I have a int(11) column: creation_time that gets the following code when that row is created.
creation_time = application.getTimeStamp()/1000;
I have a seperate calcuation as a DateTime format. So that I can show this information to the client but it is read only.I have the field fomatted as MM/dd/yyyy.
created = newdate(creation_time*1000);
I have tried to write a method that will bring up all the rows that were created today.
But everything I can think of either gives me no records or all the records.
I’m sure this can be done, I just am not doing the right thing. Any ideas?
Just a question: why do you make your life harder than it is and don’t you just store your timestamp as what it is?

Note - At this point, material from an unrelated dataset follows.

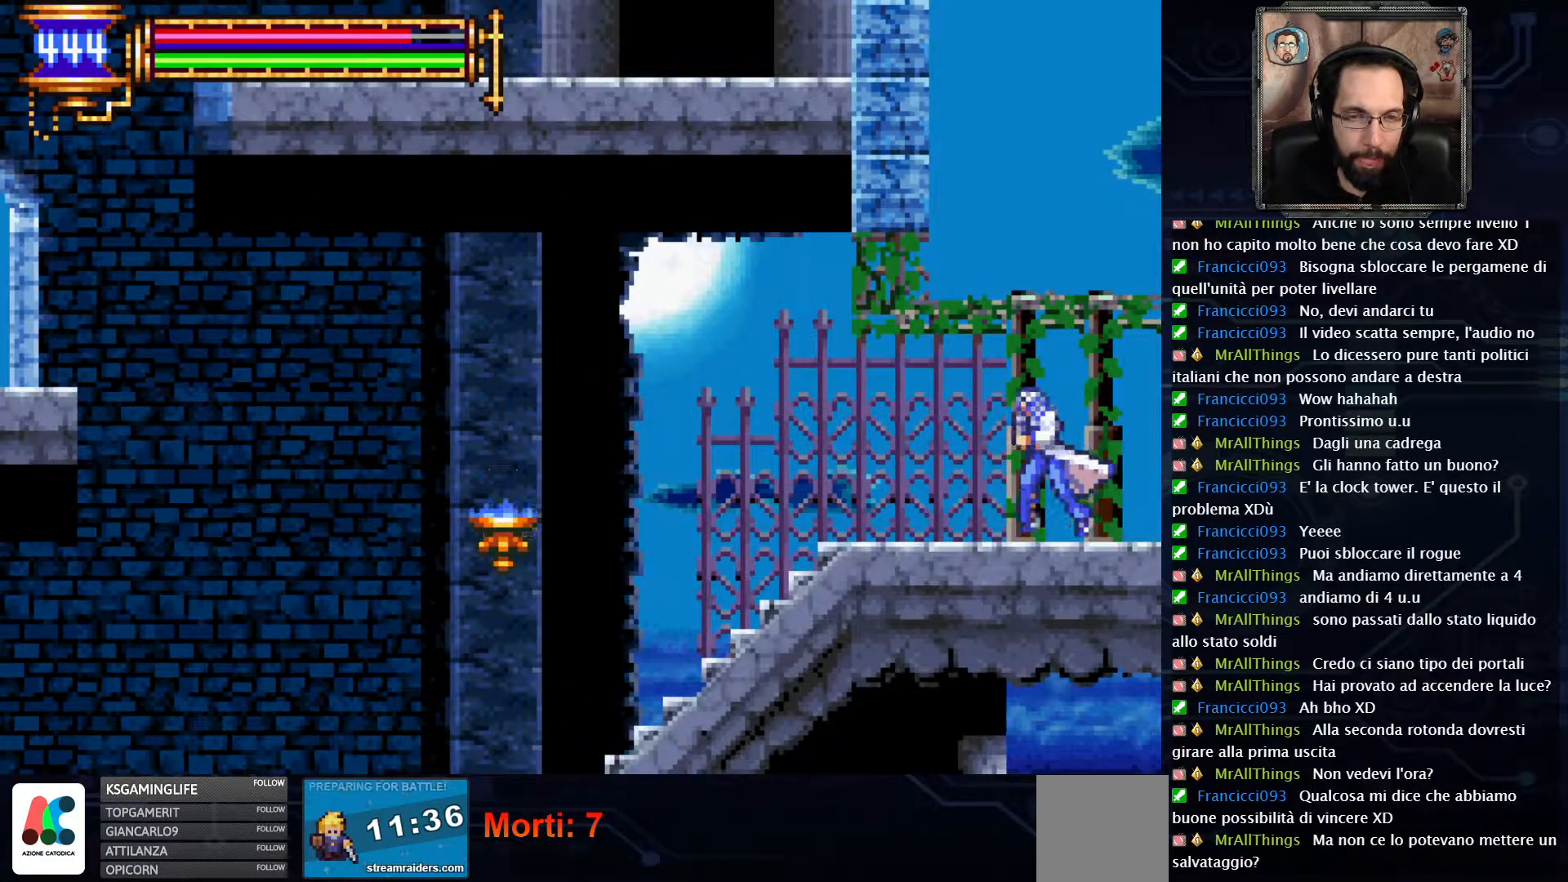
{"buttons": ["DPAD_LEFT"], "left_stick": "center", "right_stick": "center", "events": []}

But if it has to be like that, wouldn’t something like this work:
// Get the beginning of today
var vStart = new Date();
vStart.setHours(0);
vStart.setMinutes(0);
vStart.setSeconds(0);
// Get the end of the day
var vEnd = new Date();
vEnd.setHours(23);
vEnd.setMinutes(59);
vEnd.setSeconds(59);
// Create those "timestamps"
var vStartInt = vStart.getTime() / 1000;
var vEndInt = vEnd.getTime() / 1000;
controller.find();
timestamp = 'vStartInt...vEndInt'
controller.search();
Unfortunately I have to conform to Unix Timestamp. Hence the need to get to seconds instead of milliseconds.
Thanks. I’ll give it a try.
I plugged it in and unfortunately, it provovided me with 0 found records when it should have found 1.
Then turn the stacktrace on and look at the SQL statement actually fired. If that looks reasonable, try to use that statement directly and see what happens.